TASK GOAL ▸
Can you pull every line below out word for word, leaving the pictures out of your answer?

RECORDS PROVIDED ▸
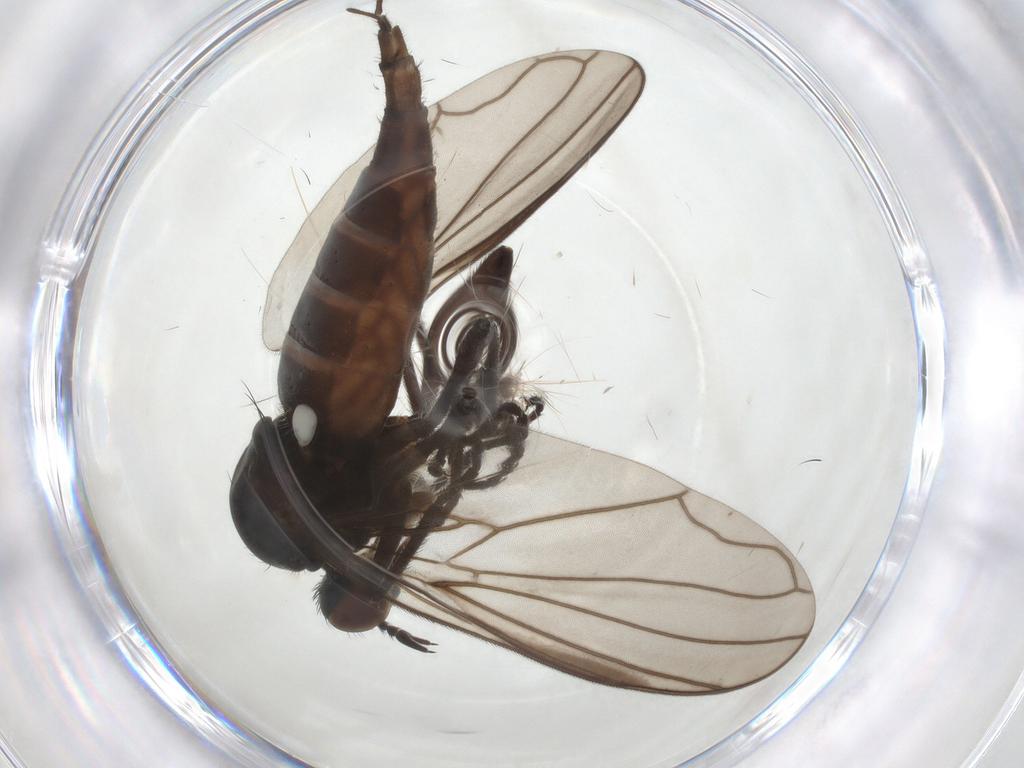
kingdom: Animalia
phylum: Arthropoda
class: Insecta
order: Diptera
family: Empididae
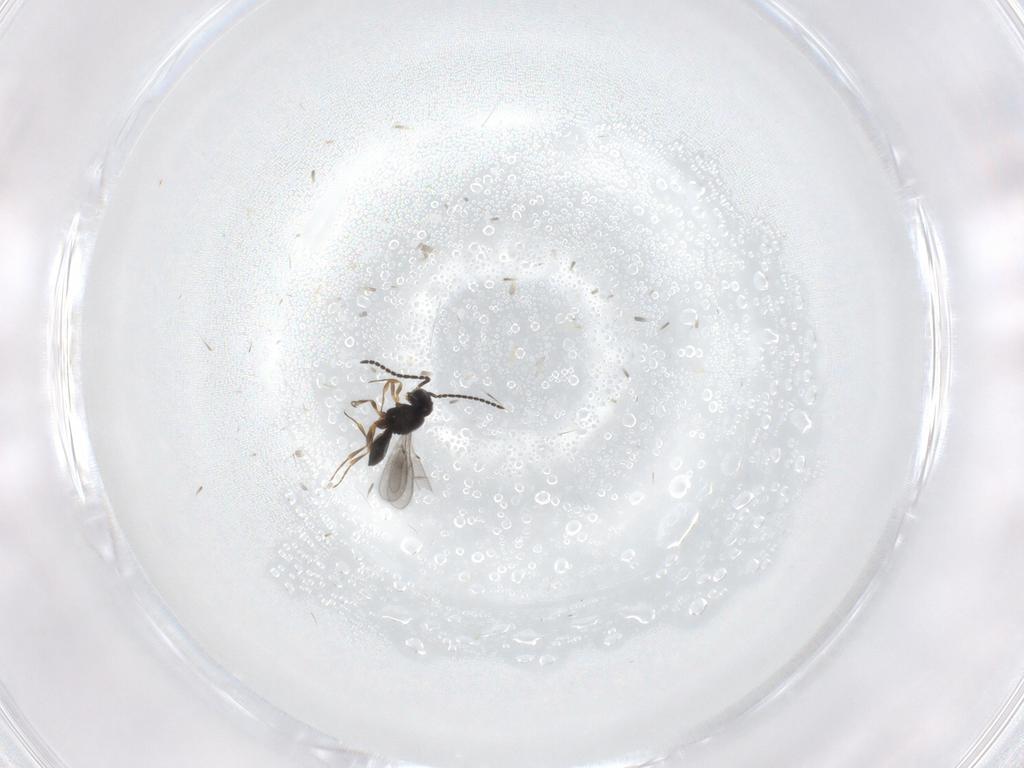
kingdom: Animalia
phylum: Arthropoda
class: Insecta
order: Hymenoptera
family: Scelionidae
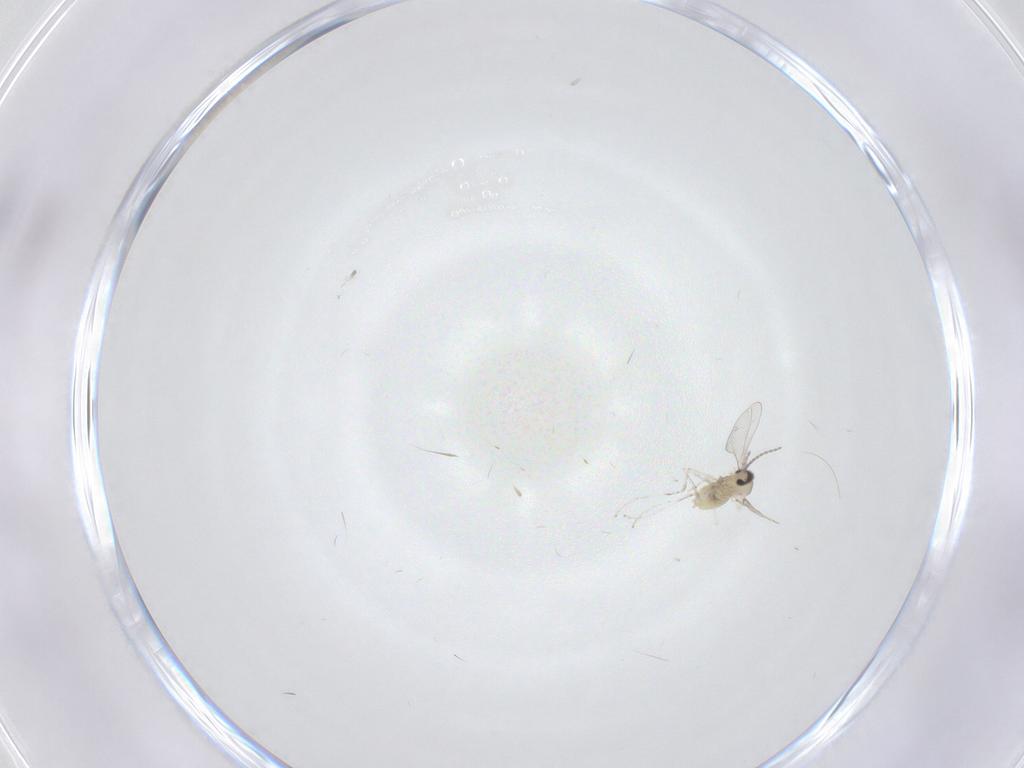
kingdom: Animalia
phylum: Arthropoda
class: Insecta
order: Diptera
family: Cecidomyiidae
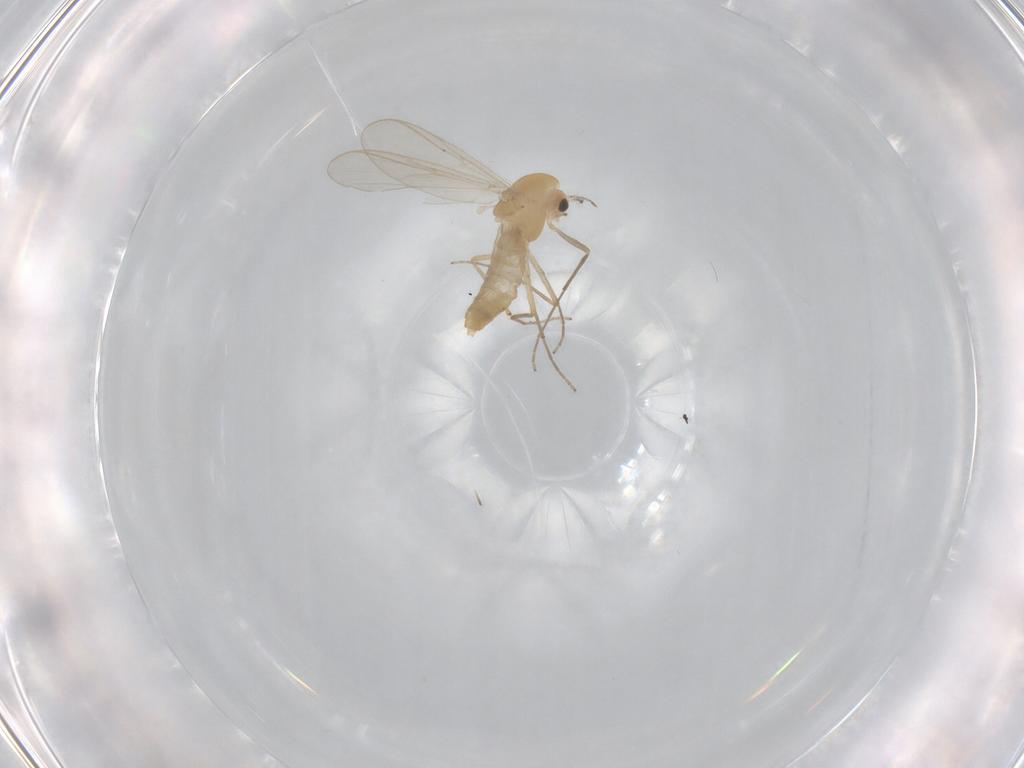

ANSWER TO THIS TASK ▸
kingdom: Animalia
phylum: Arthropoda
class: Insecta
order: Diptera
family: Empididae
kingdom: Animalia
phylum: Arthropoda
class: Insecta
order: Hymenoptera
family: Scelionidae
kingdom: Animalia
phylum: Arthropoda
class: Insecta
order: Diptera
family: Cecidomyiidae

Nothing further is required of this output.